Not new but warrants repeating: Never name a sample something that excel could possibly construe as a number or a date. Damn you 21st sample of Helianthus decapetalus (Dec21).
— Gregory Owens (@Greg_Owens) March 22, 2018
Sample names can be a real Goldilocks situation. You want something just right, and that can be hard to guess in advance. Some things to avoid:
- The letter ‘O’ – too easy to confuse with ‘0’. That second one was a zero, could you even tell? Do you really need this level of confusion? In general, think about letters that can be confused with numbers (and vice versa) and use these troublemakers only in positions that will make it easy to interpret. For example if your scheme is always <two letters><two numbers> then you can interpret “ZA90” correctly even if it looks like “24go” in handwriting.
- The underscore – can be easily obscured by the underline of a blank or a cell border in a datasheet filled in by hand.
- Commas. They can be easily confused with decimals in handwriting. People from different parts of the world may use commas (and decimals) differently than you intend. Also they are special characters and should be avoided in file naming.

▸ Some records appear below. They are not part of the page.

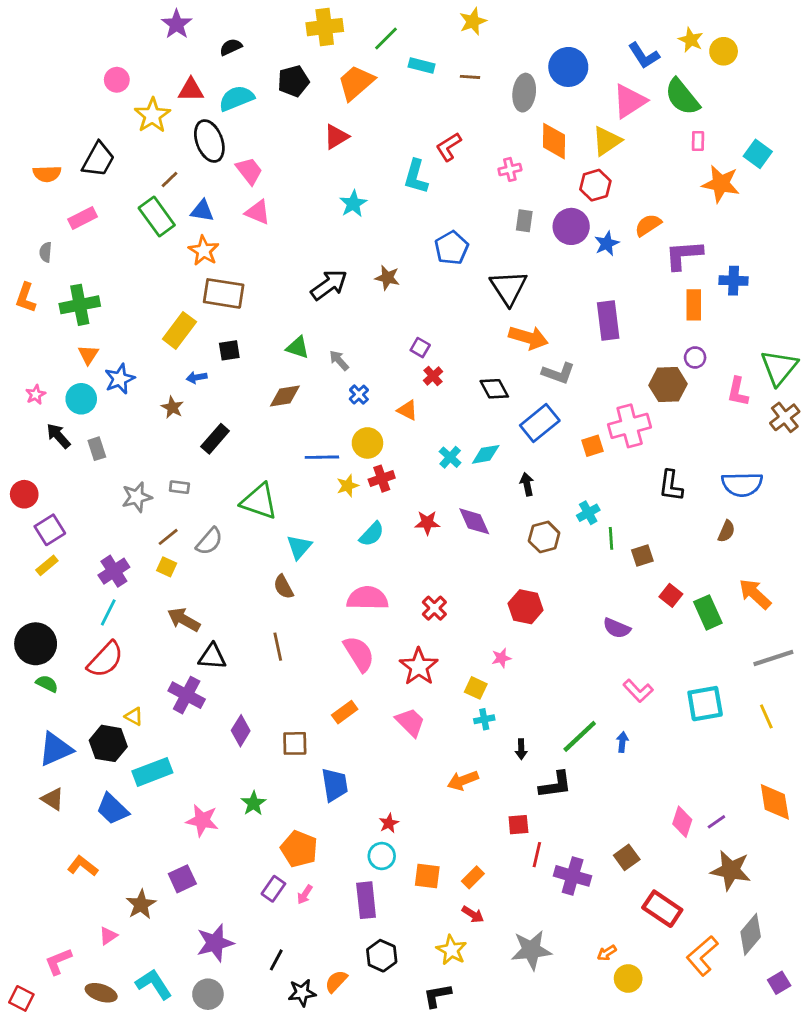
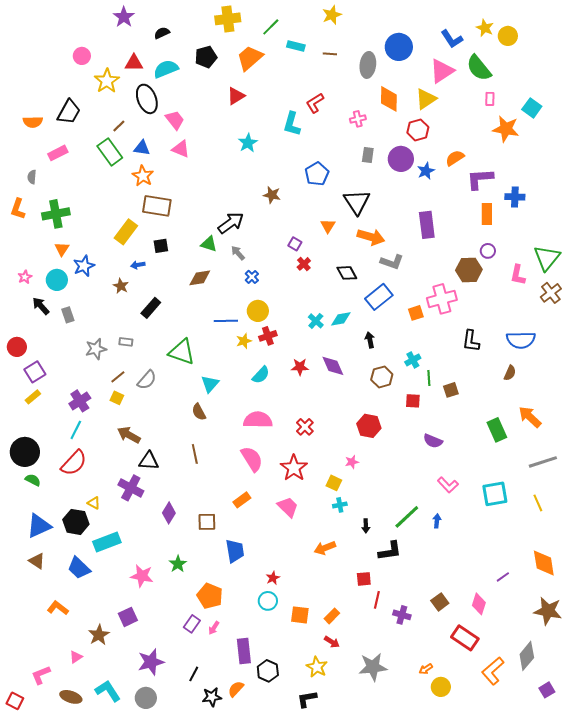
black arrow: (329, 285) -> (231, 223), moved
orange triangle: (407, 410) -> (328, 226), moved, turned 35
red square: (671, 595) -> (413, 401), moved, turned -35
pink diamond: (682, 822) -> (479, 604), moved
brown star: (731, 870) -> (548, 611), moved
purple cross: (573, 876) -> (402, 615), size x0.7
purple rectangle: (366, 900) -> (244, 651), moved

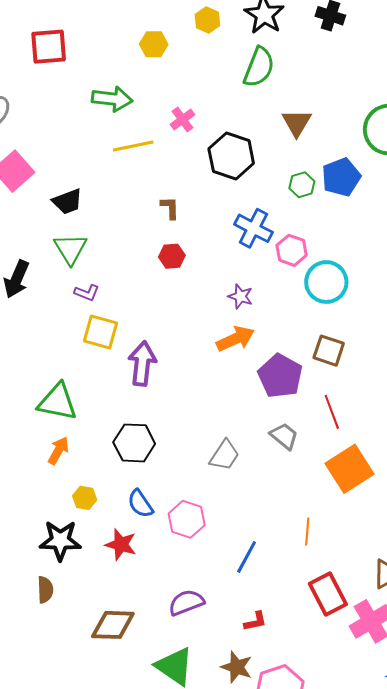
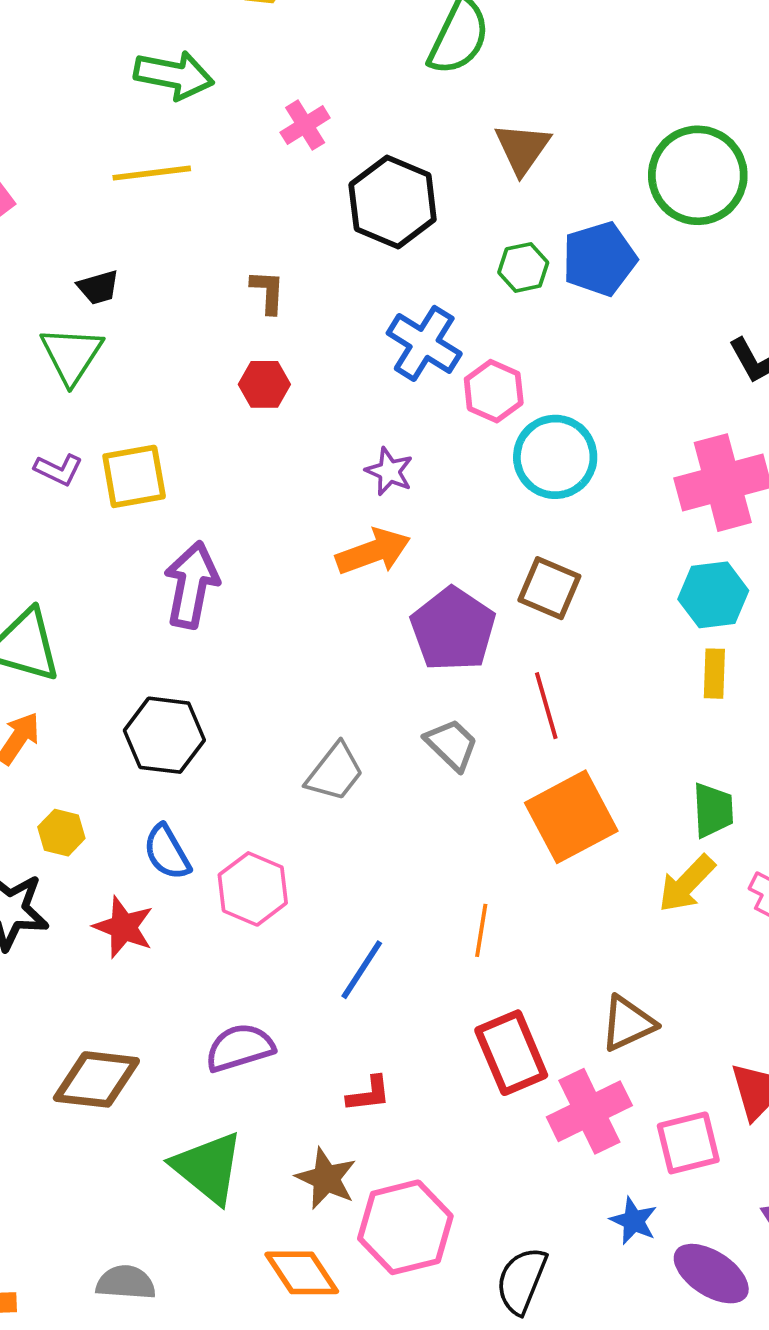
yellow line: (133, 146) -> (152, 173), moved
black trapezoid: (67, 202) -> (98, 287), moved, size x0.7
purple L-shape: (87, 293) -> (58, 470), moved
yellow square: (100, 332) -> (134, 476), moved, turned -30

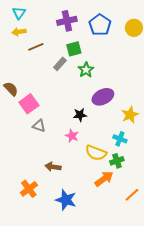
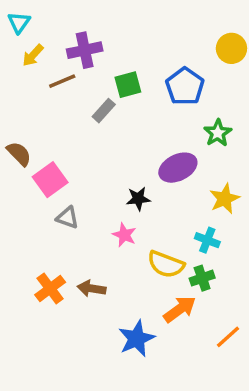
cyan triangle: (19, 13) -> (19, 22), moved
purple cross: (67, 21) -> (85, 50), moved
blue pentagon: (100, 25) -> (185, 86), moved
yellow arrow: (19, 32) -> (33, 55), turned -40
green star: (86, 70) -> (218, 133), moved
orange cross: (29, 189) -> (50, 288), moved
blue star: (66, 200) -> (136, 339), moved, turned 30

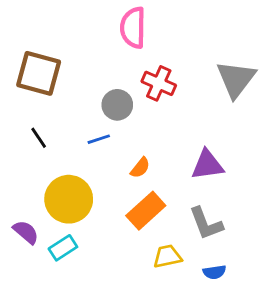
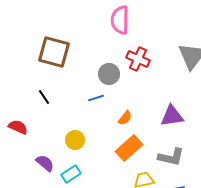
black line: (39, 138) -> (44, 97), moved
yellow circle: (69, 199) -> (75, 140), size x0.6
gray L-shape: (206, 223) -> (171, 157), turned -56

- Unnecessary digits. They just add length. For example I once used the scheme of <two letter country code><three digit population number> (e.g. US002). Since the maximum number of populations I managed to collect from any given country was 30, this optimistic choice forced me to write/type about a gazillion extra digits for no added gain.
- Too few digits. On the other hand, if you want to be able to sort your sample data sequentially, you will need leading zeros for things to come out right, so (sample-001, sample-002, sample-100) will sort in the correct order, while not so much without the leading zeros (e.g. sample-1, sample-100, sample-2).

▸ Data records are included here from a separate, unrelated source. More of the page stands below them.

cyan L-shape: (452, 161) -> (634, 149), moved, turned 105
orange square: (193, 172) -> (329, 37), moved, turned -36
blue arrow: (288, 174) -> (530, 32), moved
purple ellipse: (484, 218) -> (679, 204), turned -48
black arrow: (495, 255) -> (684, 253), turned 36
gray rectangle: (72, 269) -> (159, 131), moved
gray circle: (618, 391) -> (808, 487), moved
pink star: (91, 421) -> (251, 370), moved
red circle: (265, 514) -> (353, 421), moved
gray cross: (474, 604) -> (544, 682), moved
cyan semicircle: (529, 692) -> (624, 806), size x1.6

- Too much information. Look, it would be nice if we could read a short alphanumeric code and our brain immediately pulled up all the information. “Oh yes, that is the diffuse knapweed individual that I grew under drought stress in 2010, produced from a cross of two individuals grown in the control treatment in 2009, which were themselves grown from seed collected from a population in western Washington in 2008.” Yes, I have tried to squeeze that much information into a sample name. LET ME TELL YOU, THAT DIDN’T END WELL. The sample name became absurdly long and confusing, and in the end, I had to come up with a new naming scheme post hoc… more than once.

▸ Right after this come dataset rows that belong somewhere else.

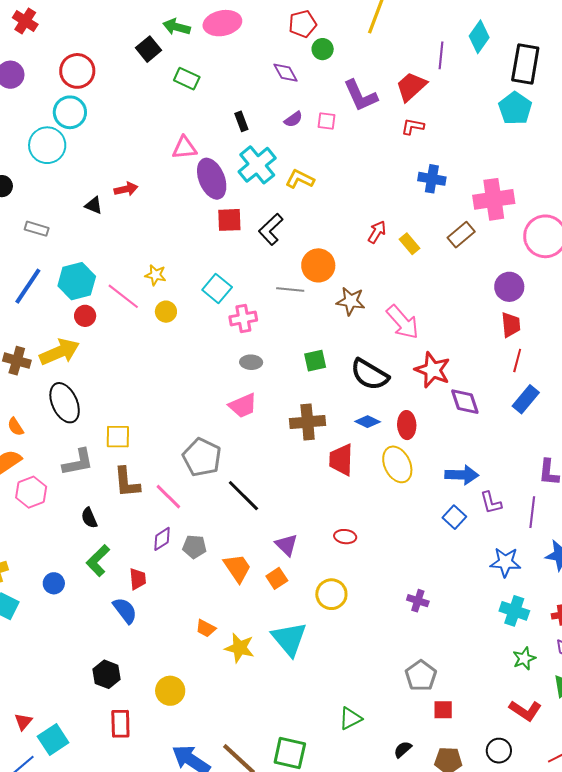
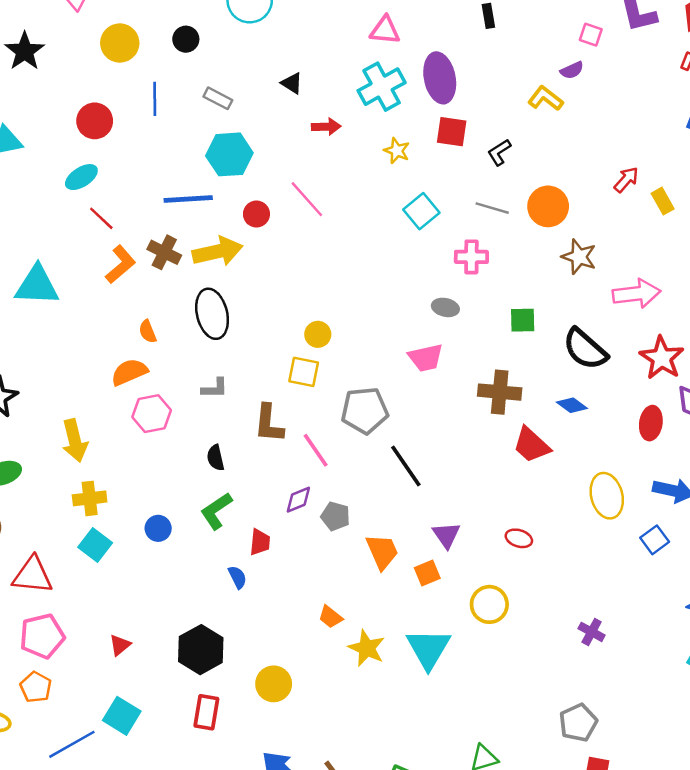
purple semicircle: (293, 119) -> (572, 70), moved
pink triangle: (184, 148) -> (385, 30), moved
cyan cross: (257, 165) -> (382, 87), moved
red arrow: (126, 189) -> (326, 127), moved
black L-shape: (271, 229) -> (499, 152), size x0.7
yellow star: (156, 275) -> (397, 151), moved
cyan hexagon: (77, 281) -> (229, 154), moved
blue line: (28, 286) -> (188, 199), moved, turned 42
gray line: (290, 290) -> (492, 208), moved
yellow circle: (166, 312) -> (318, 334), moved
pink cross: (243, 318) -> (471, 257), moved
pink arrow: (403, 322) -> (637, 294), turned -66
red ellipse: (407, 425) -> (651, 423), moved
yellow square: (118, 437) -> (304, 372), moved
gray pentagon: (202, 457) -> (365, 410), turned 30
red trapezoid: (341, 460) -> (531, 445), turned -60
gray L-shape: (78, 462) -> (215, 388), size x0.7
yellow ellipse: (397, 464) -> (607, 496), moved
blue semicircle: (125, 610) -> (237, 577), size x0.7
black hexagon: (106, 674) -> (201, 650), size x1.4
red triangle: (23, 722) -> (120, 645), moved
cyan square: (53, 739) -> (122, 716), turned -36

- Too little information may be a problem as well. It was once suggested to me that the best strategy was just to give every sample you ever produced a string of randomly generated numbers. This unique code would in fact contain no information of it’s own, but be the key to looking up all of that metadata up in a database. This is often how large databases do it (for example, a nine-digit numeric is linked to each occurrence record in GBIF, such as 918842875). However, I’m not certain this is the best naming scheme if humans are involved – non-intuitive numeric strings are prone to memory and transcription errors. If individual 918842875 needed to be given a treatment, but not individual 918428875 right next to it, are you confident you would dispense the treatment correctly? Every time?
I bet there are more stories of sample naming regret out there. Leave your tips and tricks in the comments, and we can all learn from our burning mistakes together.